Perhaps there's the occasional graphic designer or [INSERT OTHER PROFESSIONAL HERE] who found serious use for an iPad, but I can't see them objecting to being able to do more. Workflows that mean moving between systems all the time are not exactly great. It still is mostly a consumption device, solely because of the OS.
What Apple's (read: Steve Jobs') initial intention/vision was is irrelevant. The single reason we don't have a desktop quality OS for iPad is money: many (myself included) will buy one device instead of two. Any other argument is mute, period. If it made financial sense to put something macOS-like on the iPad, Apple would have. They could have pioneered a new generation of desktop class UI:s ("desktop" referring to OS capabilities, not necessarily traditional desktop-interfaces), but instead chose to shoehorn in desktop-looking features on top of the same closed-down OS. Does "macOS-like" mean too complex for the average user? Apple could have easily allowed the user to set a "simple mode", similar to the current iPadOS. Then again, I feel that's how the Apple Watch started: innovative, only to gradually return to a more tried-and-tested touch interface. Simpler to design for, but not necessarily better. Apple's touch interfaces are also gradually getting worse, and less intuitive.
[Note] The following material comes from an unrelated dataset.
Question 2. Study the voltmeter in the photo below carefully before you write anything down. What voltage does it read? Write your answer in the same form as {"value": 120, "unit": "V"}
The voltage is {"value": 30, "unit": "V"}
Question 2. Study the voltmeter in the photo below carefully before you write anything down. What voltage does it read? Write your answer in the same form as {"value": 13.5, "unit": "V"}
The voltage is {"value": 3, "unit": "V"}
iOS/iPadOS is app-centric, not data centric. That alone makes it ****, regardless of all its technical innovations. File handling and how we interface with data is crap (no, touch is not necessarily the best interface, but Apple have already acknowledged that with keyboard accessories... Thanks?), and many (most?) apps still have their own sandbox.
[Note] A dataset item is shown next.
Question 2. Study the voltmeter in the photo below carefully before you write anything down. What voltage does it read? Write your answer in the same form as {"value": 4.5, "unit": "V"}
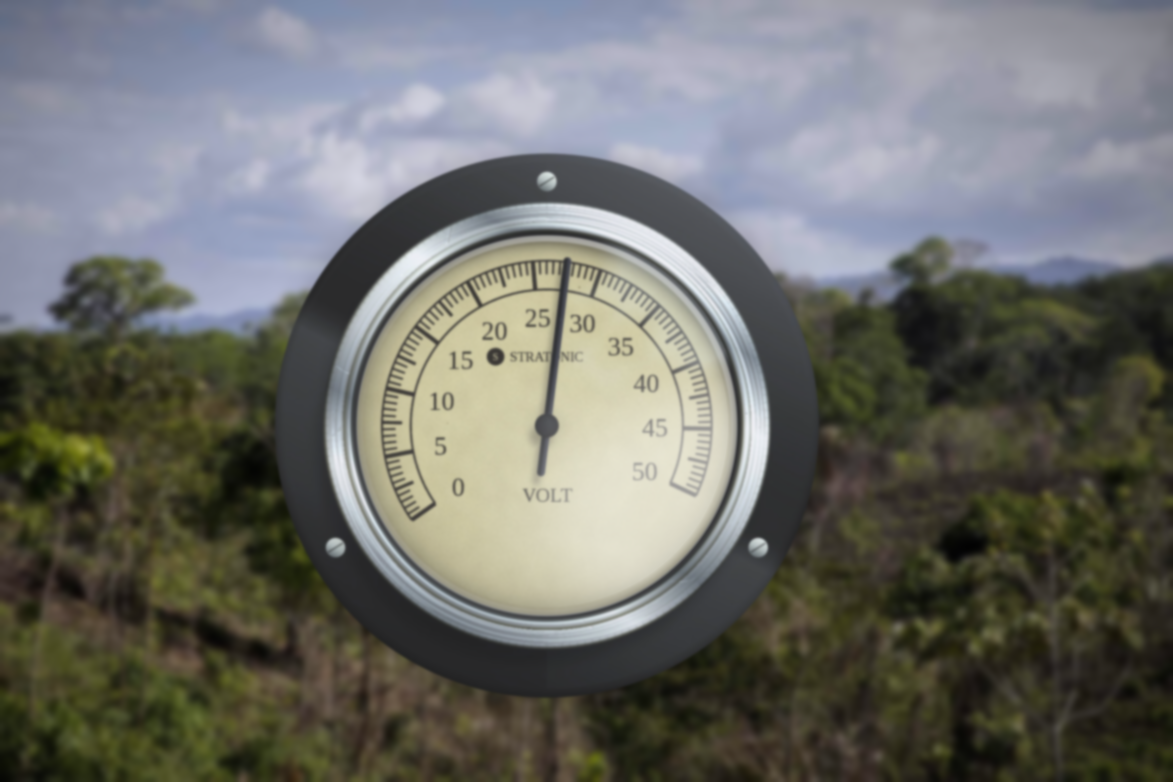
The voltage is {"value": 27.5, "unit": "V"}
My computer's main reason for existing is the data I put on there. Whether creating something new, processing or consuming existing data etc. There's no reason to disallow a terminal, compiling code etc. We can uh "develop" in Apple's Swift sandbox for iOS only - does anyone actually build complex software with that? And while Swift itself seems like a nice language, it's too Apple centric (yes, it matters, a lot - I and many others need good cross-platform tooling) and loses in popularity to many others, for many different reasons. I need to install the toolchain/compiler/interpreter/libraries of my choice and develop with software of my choice. Coding is no longer a niche/"pro" activity.
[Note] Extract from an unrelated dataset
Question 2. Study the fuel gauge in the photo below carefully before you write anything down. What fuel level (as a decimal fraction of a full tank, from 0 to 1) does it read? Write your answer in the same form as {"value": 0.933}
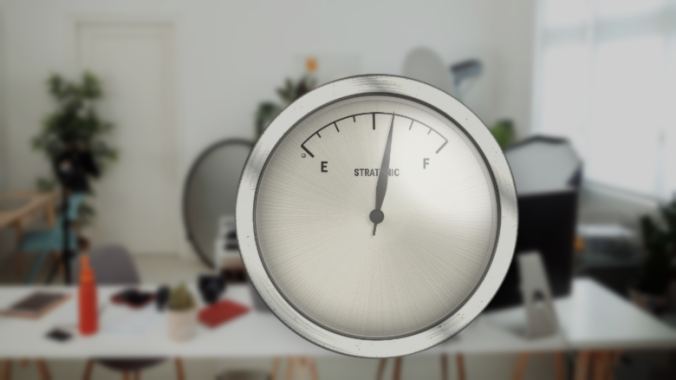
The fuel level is {"value": 0.625}
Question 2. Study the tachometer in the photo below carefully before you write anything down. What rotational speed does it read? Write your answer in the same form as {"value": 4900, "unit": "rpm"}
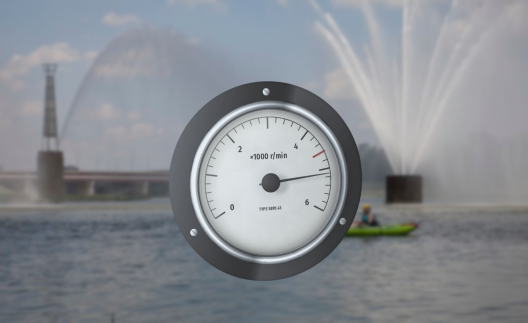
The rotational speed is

Apple knows it can't drop the desktop class OS completely (which currently means maintaining the Mac), since for an iOS-only lineup how would we otherwise develop software for Apple devices? On Linux/Windows perhaps... And as food for thought, if Apple were to hypothetically disallow computers "below" MacbookPro to use macOS and make iPadOS the baseline, then what? It would make me move to Linux, thus I now own one Apple device less. Apple need to solve that, since for every Apple device a user drops, the Apple ecosystem and connected services will make less sense, meaning there's less friction in changing to non-Apple products for other product categories as well.
If I were to get a new iPad (my current one died), it will end up as a browsing and comic reading machine with the occasional movie watching during trips. Anything else is cumbersome at best.